Although when going to the Acari subclass we automatically think of animals of a very small size, this is not a general rule, far from it. This category, encompassed within the Arachnida class, includes ticks, plant mites and many others macroscopic invertebrates that can be seen with the naked eye, although many other representatives are microscopic.

Therefore, to arrive at this last example, we must spin a little finer. We are referring to gender Dermatophagoides or dust mites, microscopic invertebrate animals that measure between 0.2 and 0.5 millimeters. The most common species included in this taxon and spread throughout most of the world are Dermatophagoides farinae, Dermatophagoides pteronyssinus Y Euroglyphus maynei.

These animals they are extremely simple at the evolutionary level, since they lack a stomach and have a very simple intestine, which digests small particles of organic matter present in the environment. Males live from 10 to 19 days, while females last up to 70 days, laying a huge number of eggs during their last weeks of life.

Resume

Beyond fish, reptiles, mammals, amphibians and birds, there is a world of microscopic invertebrates that escapes our sight, but they are still essential for food chains, ecosystems and the world of investigation. Without going any further, marine ecosystems could not exist without zooplankton: no matter how small the animal is, its work is invaluable and unmatched, wherever it is.

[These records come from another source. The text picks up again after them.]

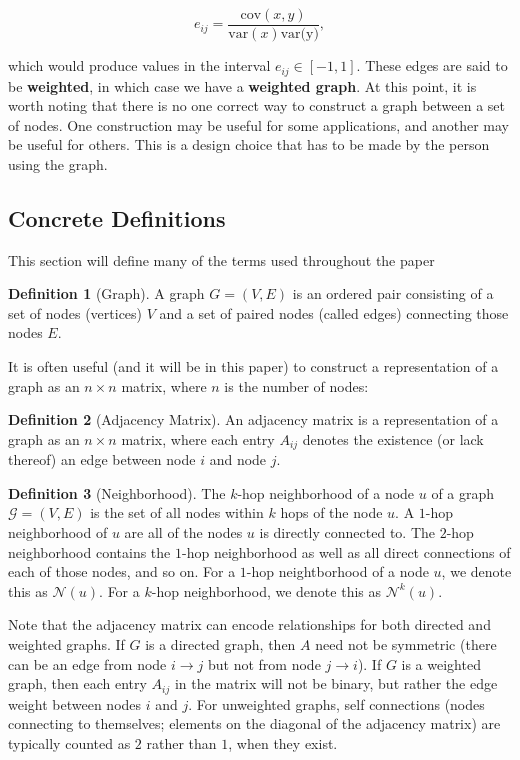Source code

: \documentclass{article}
\theoremstyle{definition}
\newtheorem{definition}{Definition}[section]
\begin{document}
\[
e_{ij} = \frac{\text{cov}(x,y)}{\text{var}(x) \text{var(y)}},
\]

which would produce values in the interval $e_{ij} \in [-1, 1]$. These edges are said to be \textbf{weighted}, in which case we have a \textbf{weighted graph}. At this point, it is worth noting that there is no one correct way to construct a graph between a set of nodes. One construction may be useful for some applications, and another may be useful for others. This is a design choice that has to be made by the person using the graph.

\subsection{Concrete Definitions}
\label{sec:definitions}

This section will define many of the terms used throughout the paper

\begin{definition}[Graph]
A graph $G = (V, E)$ is an ordered pair consisting of a set of nodes (vertices) $V$ and a set of paired nodes (called edges) connecting those nodes $E$.
\end{definition}

It is often useful (and it will be in this paper) to construct a representation of a graph as an $n \times n$ matrix, where $n$ is the number of nodes:

\begin{definition}[Adjacency Matrix]
An adjacency matrix is a representation of a graph as an $n \times n$ matrix, where each entry $A_{ij}$ denotes the existence (or lack thereof) an edge between node $i$ and node $j$. 
\end{definition}

\begin{definition}[Neighborhood]
The $k$-hop neighborhood of a node $u$ of a graph $\mathcal{G} = (V, E)$ is the set of all nodes within $k$ hops of the node $u$. A $1$-hop neighborhood of $u$ are all of the nodes $u$ is directly connected to. The $2$-hop neighborhood contains the $1$-hop neighborhood as well as all direct connections of each of those nodes, and so on. For a $1$-hop neightborhood of a node $u$, we denote this as $\mathcal{N}(u)$. For a $k$-hop neighborhood, we denote this as $\mathcal{N}^k(u)$.
\end{definition}

Note that the adjacency matrix can encode relationships for both directed and weighted graphs. If $G$ is a directed graph, then $A$ need not be symmetric (there can be an edge from node $i \rightarrow j$ but not from node $j \rightarrow i$). If $G$ is a weighted graph, then each entry $A_{ij}$ in the matrix will not be binary, but rather the edge weight between nodes $i$ and $j$. For unweighted graphs, self connections (nodes connecting to themselves; elements on the diagonal of the adjacency matrix) are typically counted as $2$ rather than $1$, when they exist.
\end{document}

Finally, we emphasize the following idea: a microorganism is not the same as a microscopic animal. Remember that bacteria are unicellular and prokaryotic, whereas animals are composed by two or more cells and have a nuclear envelope that delimits their genome from the rest of the body mobile. Based on this simple premise, it is possible to differentiate animals from all other existing taxa.

Bibliographic references:

• Ban, S., Burns, C., Castel, J., Chaudron, Y., Christou, E., Escribano, R.,... & Wang, Y. (1997). The paradox of diatom-copepod interactions. Marine Ecology Progress Series, 157, 287-293.
• Boxshall, G. A., & Halsey, S. H. (2004). An introduction to copepod diversity. Ray Society.
• Dumont, H. J. (1983). Biogeography of rotifers. In Biology of Rotifers (pp. 19-30). Springer, Dordrecht.
• Guidetti, R., & Bertolani, R. (2005). Tardigrade taxonomy: an updated check list of the taxa and a list of characters for their identification. Zootaxa, 845 (1), 1-46.
• Hashimoto, T., Horikawa, D. D., Saito, Y., Kuwahara, H., Kozuka-Hata, H., Shin, T.,... & Kunieda, T. (2016). Extremotolerant tardigrade genome and improved radiotolerance of human cultured cells by tardigrade-unique protein. Nature communications, 7 (1), 1-14.
• Sládeček, V. (1983). Rotifers as indicators of water quality. Hydrobiologia, 100 (1), 169-201.
• Westh, P., & Ramløv, H. (1991). Trehalose accumulation in the tardigrade Adorybiotus coronifer during anhydrobiosis. Journal of Experimental Zoology, 258 (3), 303-311.